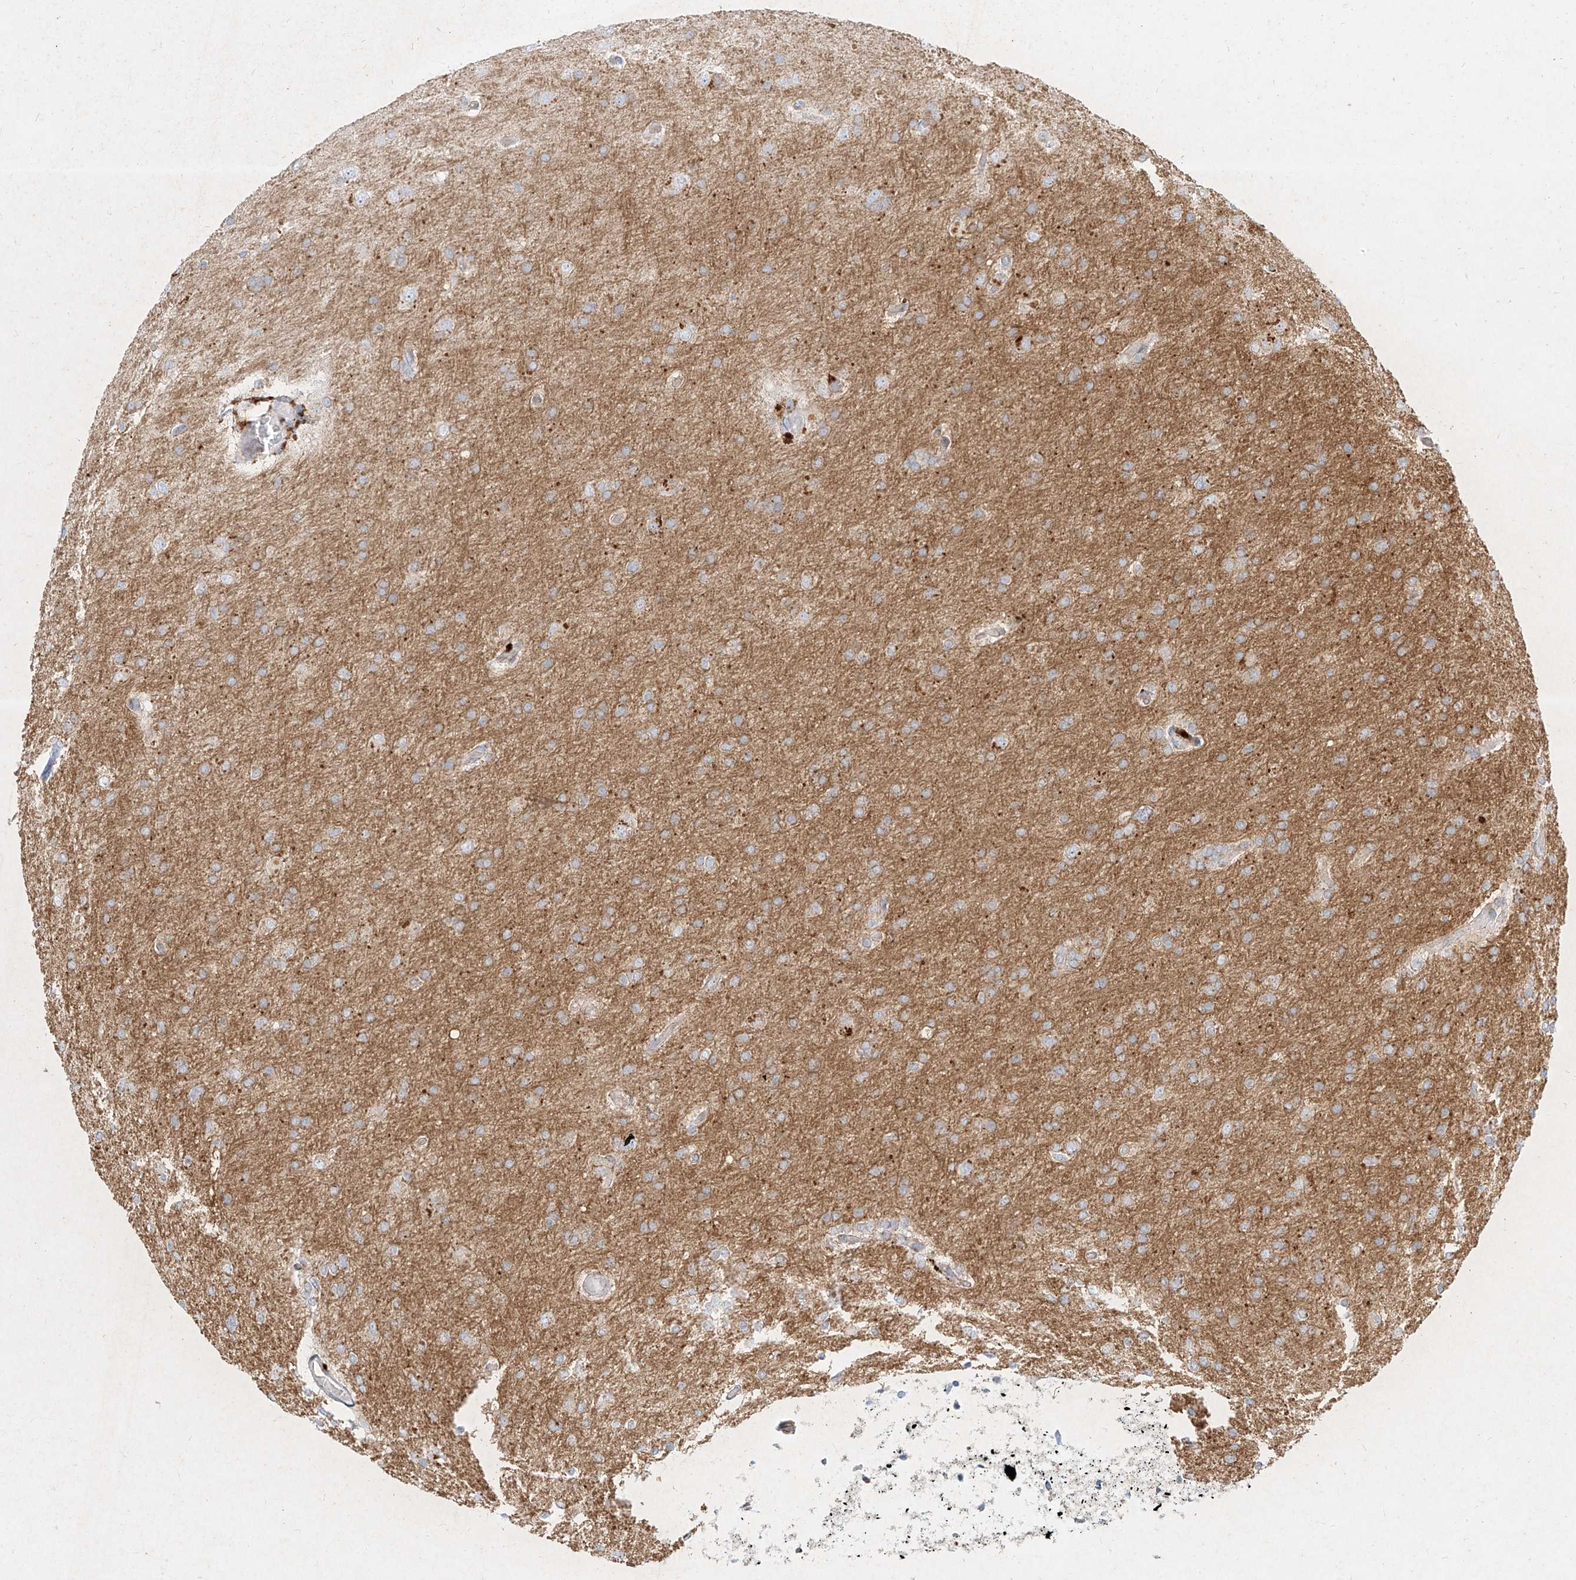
{"staining": {"intensity": "moderate", "quantity": "<25%", "location": "cytoplasmic/membranous"}, "tissue": "glioma", "cell_type": "Tumor cells", "image_type": "cancer", "snomed": [{"axis": "morphology", "description": "Glioma, malignant, High grade"}, {"axis": "topography", "description": "Cerebral cortex"}], "caption": "Immunohistochemistry (IHC) histopathology image of neoplastic tissue: malignant glioma (high-grade) stained using immunohistochemistry shows low levels of moderate protein expression localized specifically in the cytoplasmic/membranous of tumor cells, appearing as a cytoplasmic/membranous brown color.", "gene": "MTX2", "patient": {"sex": "female", "age": 36}}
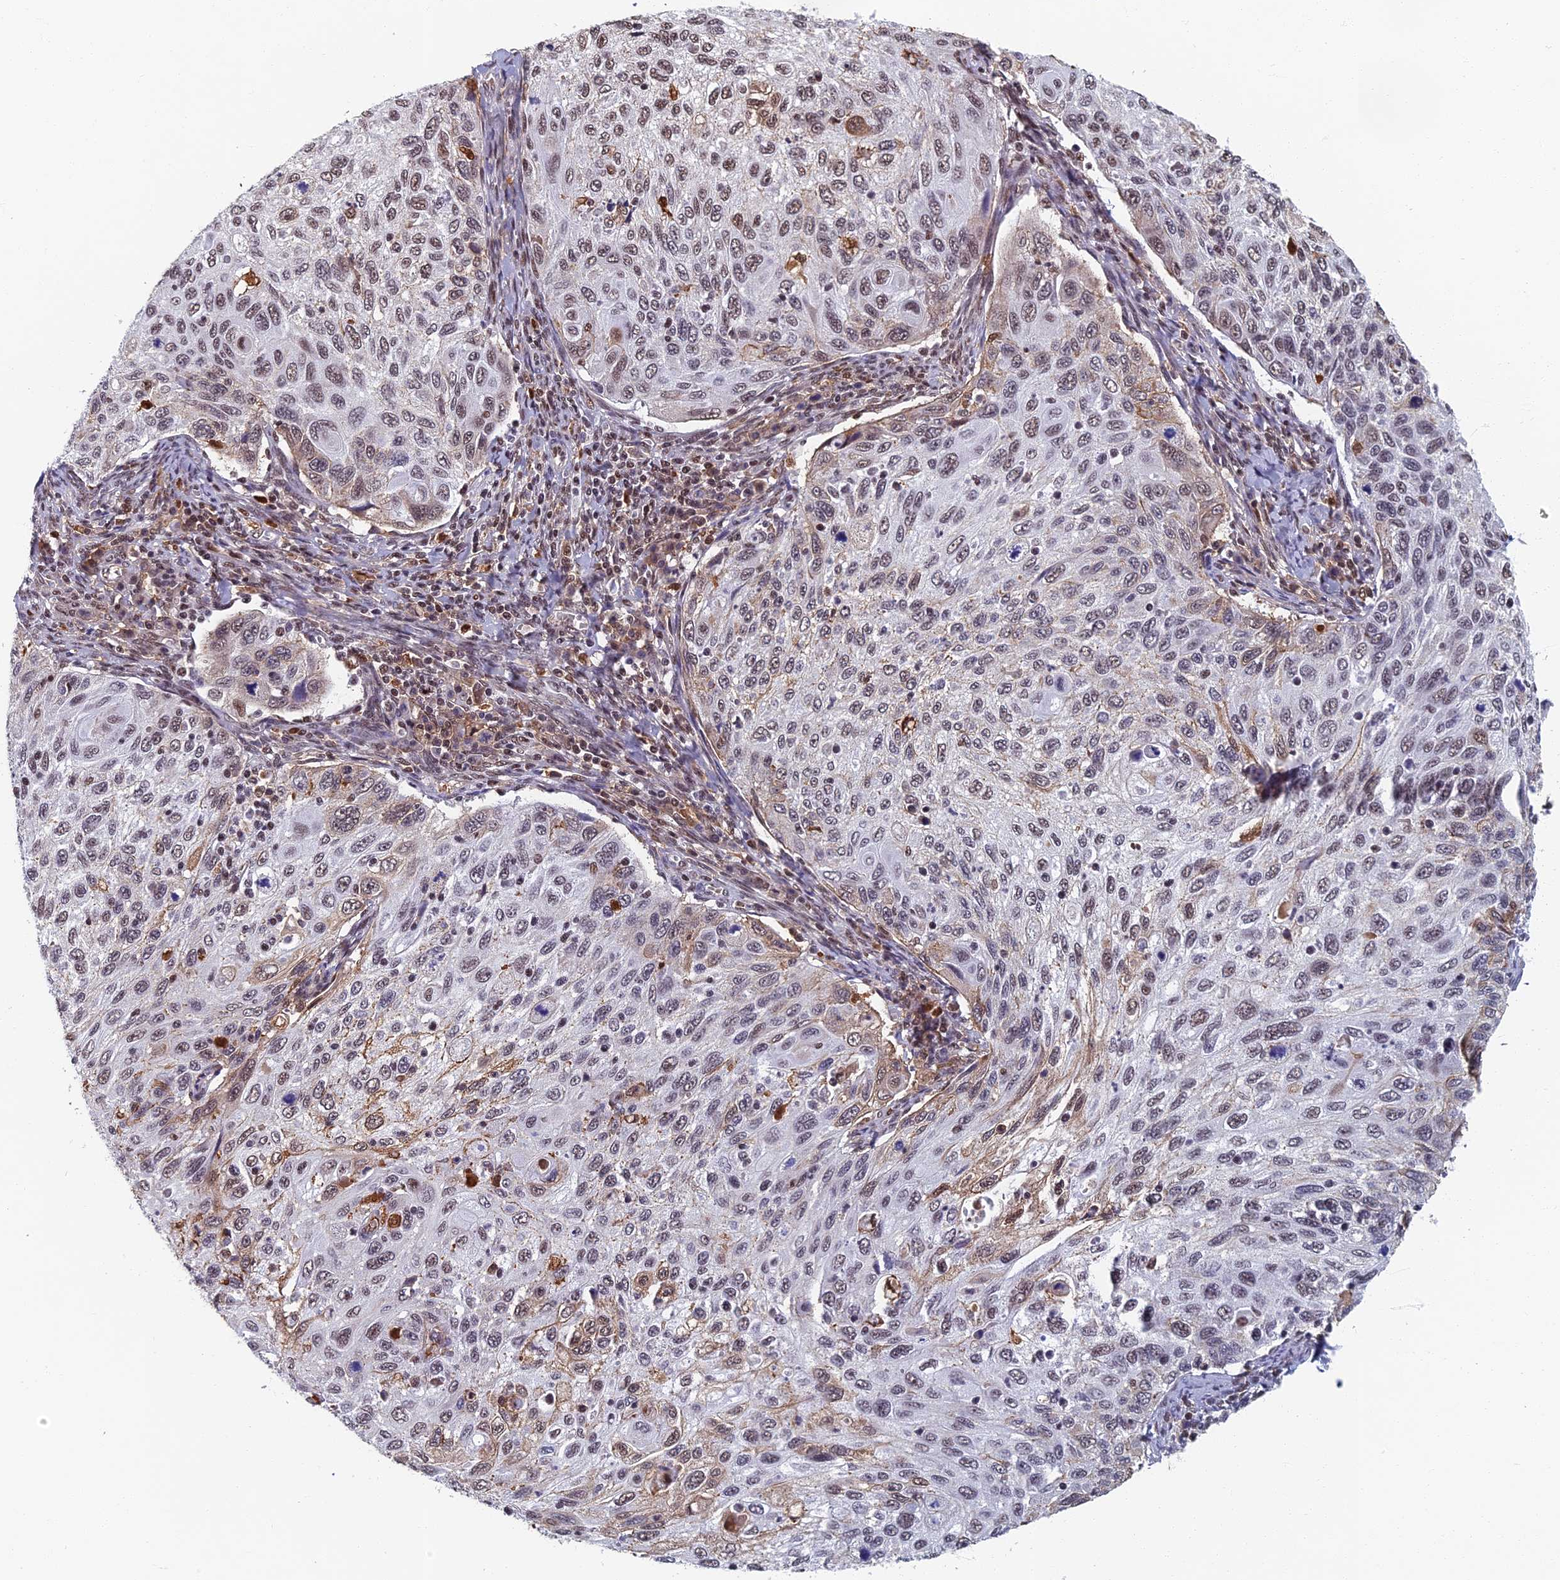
{"staining": {"intensity": "weak", "quantity": "25%-75%", "location": "nuclear"}, "tissue": "cervical cancer", "cell_type": "Tumor cells", "image_type": "cancer", "snomed": [{"axis": "morphology", "description": "Squamous cell carcinoma, NOS"}, {"axis": "topography", "description": "Cervix"}], "caption": "Immunohistochemistry staining of cervical squamous cell carcinoma, which demonstrates low levels of weak nuclear expression in approximately 25%-75% of tumor cells indicating weak nuclear protein positivity. The staining was performed using DAB (3,3'-diaminobenzidine) (brown) for protein detection and nuclei were counterstained in hematoxylin (blue).", "gene": "TAF13", "patient": {"sex": "female", "age": 70}}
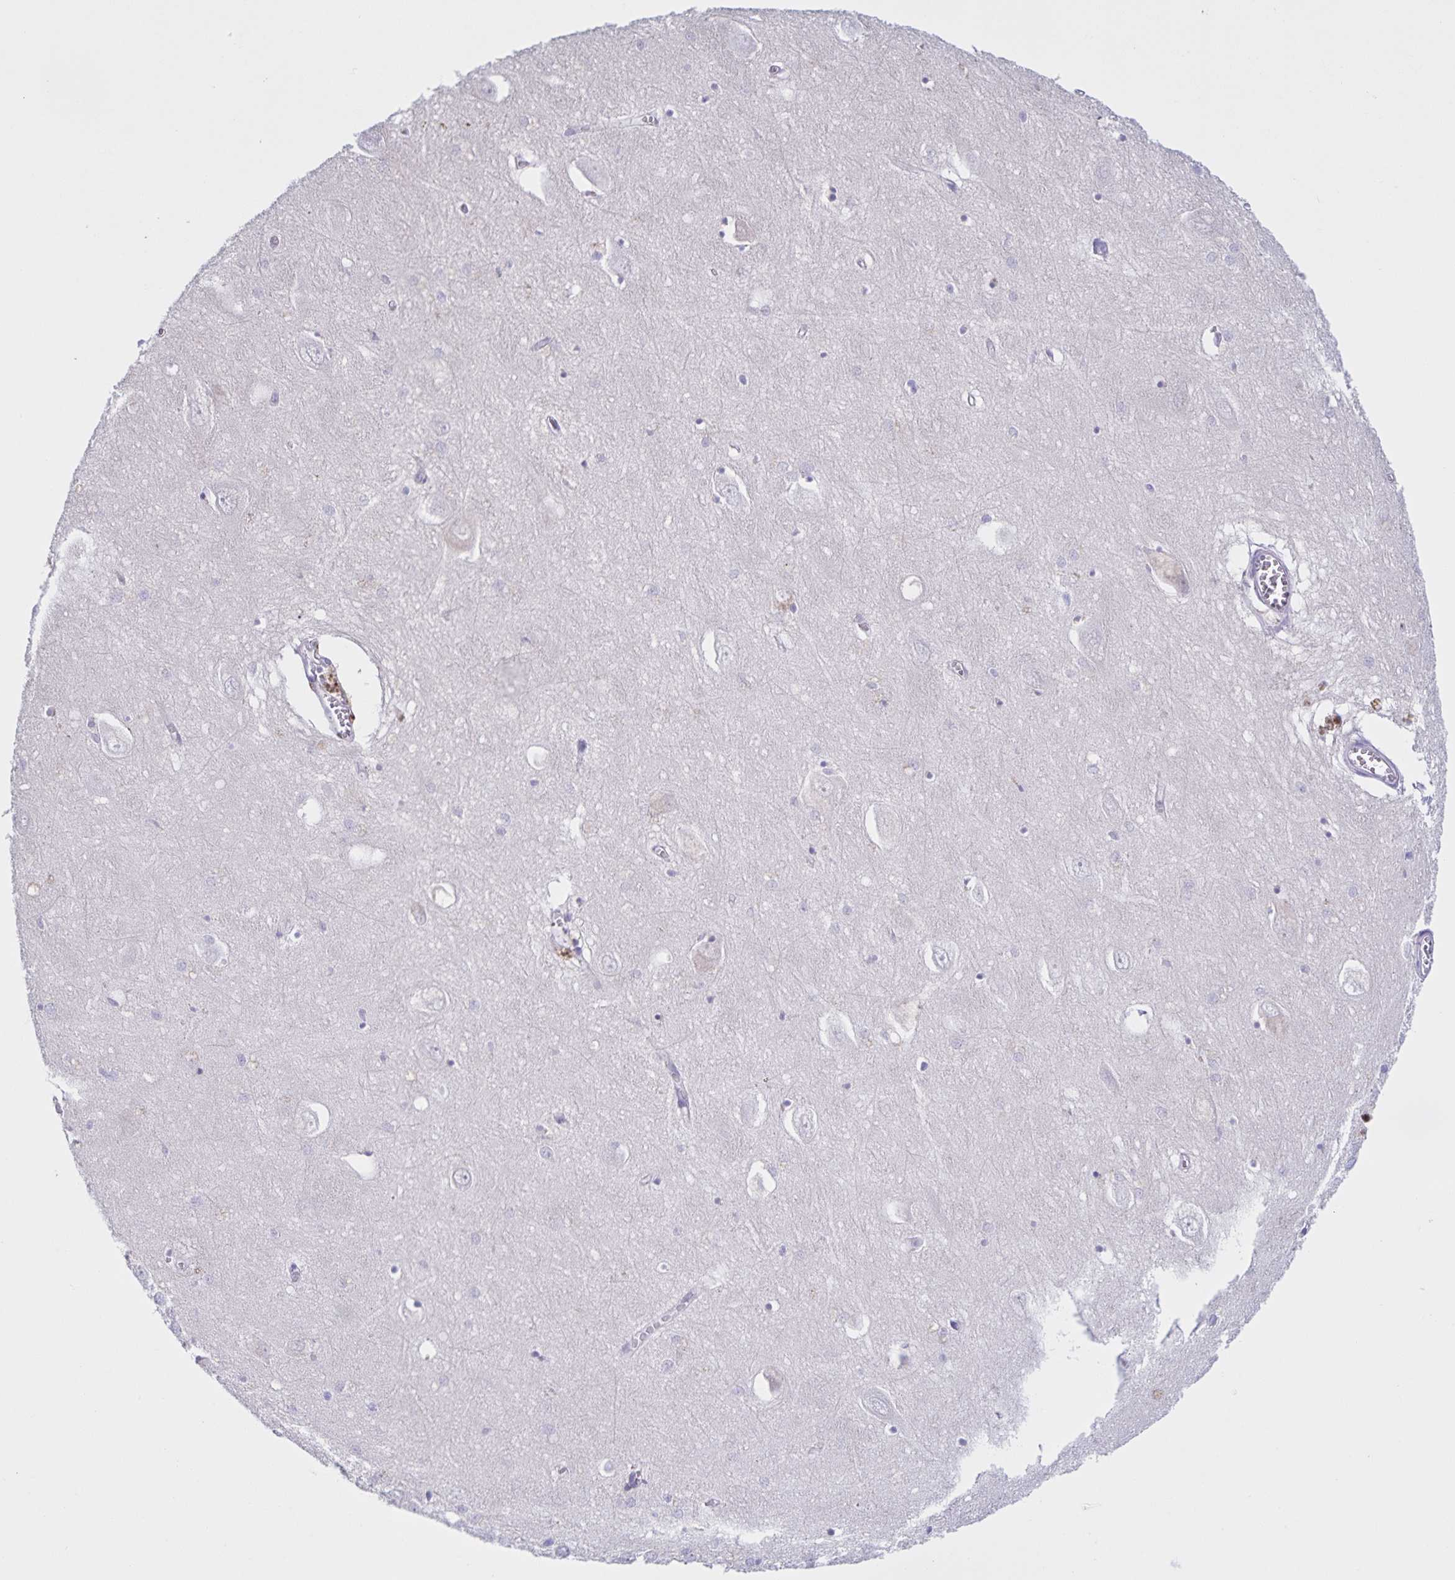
{"staining": {"intensity": "negative", "quantity": "none", "location": "none"}, "tissue": "hippocampus", "cell_type": "Glial cells", "image_type": "normal", "snomed": [{"axis": "morphology", "description": "Normal tissue, NOS"}, {"axis": "topography", "description": "Hippocampus"}], "caption": "Immunohistochemistry (IHC) of normal human hippocampus exhibits no staining in glial cells. (DAB (3,3'-diaminobenzidine) IHC visualized using brightfield microscopy, high magnification).", "gene": "DMGDH", "patient": {"sex": "female", "age": 64}}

Directions:
Everything in the listing, except its images, should be set down exactly.

Response to the exercise:
{"staining": {"intensity": "moderate", "quantity": "<25%", "location": "cytoplasmic/membranous"}, "tissue": "glioma", "cell_type": "Tumor cells", "image_type": "cancer", "snomed": [{"axis": "morphology", "description": "Glioma, malignant, High grade"}, {"axis": "topography", "description": "Cerebral cortex"}], "caption": "Immunohistochemistry (IHC) histopathology image of neoplastic tissue: malignant glioma (high-grade) stained using immunohistochemistry shows low levels of moderate protein expression localized specifically in the cytoplasmic/membranous of tumor cells, appearing as a cytoplasmic/membranous brown color.", "gene": "MTX2", "patient": {"sex": "female", "age": 36}}
{"staining": {"intensity": "weak", "quantity": "25%-75%", "location": "nuclear"}, "tissue": "cervical cancer", "cell_type": "Tumor cells", "image_type": "cancer", "snomed": [{"axis": "morphology", "description": "Squamous cell carcinoma, NOS"}, {"axis": "topography", "description": "Cervix"}], "caption": "Immunohistochemistry staining of cervical squamous cell carcinoma, which demonstrates low levels of weak nuclear expression in approximately 25%-75% of tumor cells indicating weak nuclear protein positivity. The staining was performed using DAB (3,3'-diaminobenzidine) (brown) for protein detection and nuclei were counterstained in hematoxylin (blue).", "gene": "TAF13", "patient": {"sex": "female", "age": 70}}
{"staining": {"intensity": "negative", "quantity": "none", "location": "none"}, "tissue": "hippocampus", "cell_type": "Glial cells", "image_type": "normal", "snomed": [{"axis": "morphology", "description": "Normal tissue, NOS"}, {"axis": "topography", "description": "Hippocampus"}], "caption": "Immunohistochemistry (IHC) of normal human hippocampus exhibits no staining in glial cells. (DAB (3,3'-diaminobenzidine) IHC visualized using brightfield microscopy, high magnification).", "gene": "DMGDH", "patient": {"sex": "female", "age": 64}}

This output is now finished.